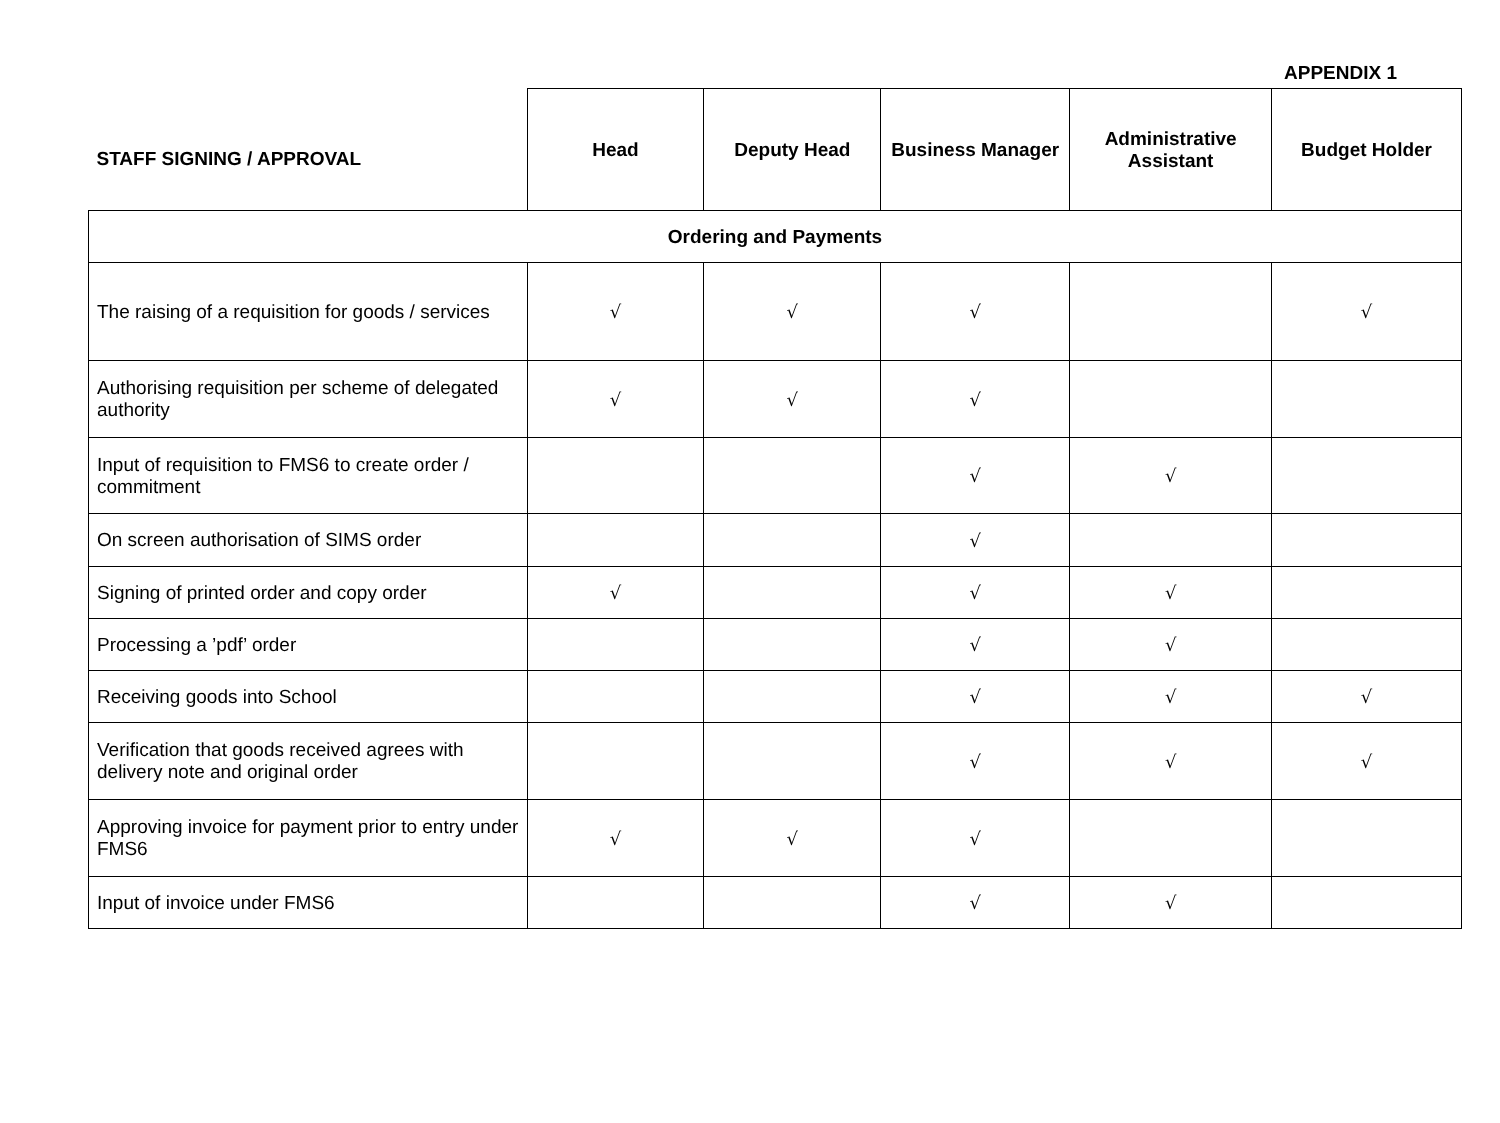APPENDIX 1
| STAFF SIGNING / APPROVAL | Head | Deputy Head | Business Manager | Administrative Assistant | Budget Holder |
| --- | --- | --- | --- | --- | --- |
| Ordering and Payments | | | | | |
| The raising of a requisition for goods / services | √ | √ | √ | | √ |
| Authorising requisition per scheme of delegated authority | √ | √ | √ | | |
| Input of requisition to FMS6 to create order / commitment | | | √ | √ | |
| On screen authorisation of SIMS order | | | √ | | |
| Signing of printed order and copy order | √ | | √ | √ | |
| Processing a ’pdf’ order | | | √ | √ | |
| Receiving goods into School | | | √ | √ | √ |
| Verification that goods received agrees with delivery note and original order | | | √ | √ | √ |
| Approving invoice for payment prior to entry under FMS6 | √ | √ | √ | | |
| Input of invoice under FMS6 | | | √ | √ | |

....................

** To do **
Only one stretch of the entries above is wanted: the lines from the one containing "Budget Holder |" through the one containing "Authorising requisition per". Please reproduce it exactly.

** Response to this task **
| STAFF SIGNING / APPROVAL | Head | Deputy Head | Business Manager | Administrative Assistant | Budget Holder |
| --- | --- | --- | --- | --- | --- |
| Ordering and Payments | | | | | |
| The raising of a requisition for goods / services | √ | √ | √ | | √ |
| Authorising requisition per scheme of delegated authority | √ | √ | √ | | |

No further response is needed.